Most hackers accept that they can’t crack encryption, so they find alternative ways to access unauthorized data. It’s only early in 2022, and already there are spyware stories of hacks.
With this in mind, let’s check out a few of the features modern phones must have if they are to deliver digital privacy.
Notebook Lock Screen
Privacy means keeping your data confidential from hackers and from anyone who stumbles upon the device. Industry leaders like Myntex encrypted phones have hardened protection in notebook lock screens with custom pins for two-factor authentication.
Even if your phone gets misplaced or stolen, your sensitive information will remain private.
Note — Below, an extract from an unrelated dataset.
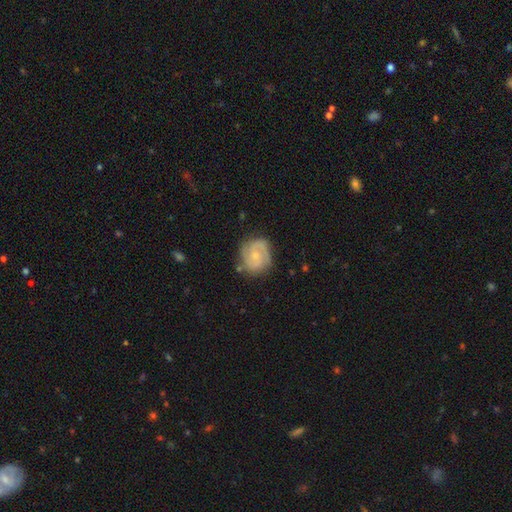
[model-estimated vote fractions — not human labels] featured or disk 77%, smooth 17%, star or artifact 6%. Down the decision tree: edge-on disk — no (98%); bar — no (61%); spiral arms — yes (95%); spiral arm count — 2 (73%); spiral winding — tight (49%); bulge size — small (62%); merging — none (76%).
The lock screen is just the first measure to ensure privacy.
A hacker or identity thief can’t see, download, or share a message that has already self-destructed. Limiting the shelf life of any content greatly reduces the odds that the wrong people see or possess it.
Look for a phone that gives users granular control over the lifespan of sensitive material like messages or pictures. The best platforms let you adjust the timing of the self-destruction, so you can choose whether sensitive material is in circulation from one minute to 99.
Any content set to self-destruct can’t be forwarded, saved, or shared. Also, the messages or pictures should self-destruct on both devices at the scheduled time, even if there’s currently no data connection.
A password helps prevent unauthorized access, but it’s unwise to give data thieves unlimited chances to guess your password. That’s why the most secure phones today have a tamper-proof feature, letting users create a duress password.
The phone will automatically delete all its content instantly if someone enters the wrong password too many times, even contacts and notes.
In the extremely rare event that someone guesses your password in the very small window before the tamper-proof feature kicks in, you can still protect your sensitive data by wiping the device remotely. Once you realize that your phone has been lost or stolen, simply erase its sensitive data wherever you are.
On the best platforms, you can even cancel your account via the Reseller Portal, so your data is never at risk.
Finally, look for a platform that uses its own design, so servers don’t store users’ confidential information in the first place, like contacts, notes, emails, or encrypted messages. The most secure providers store nothing on the server except things like your name and activation date.
It might be tempting for people to suspect that only industry tycoons and world leaders get hacked, but everybody has private information that can make hackers a lot of money. Look for a platform with all the above features, not just a free app that touts “end-to-end encryption.”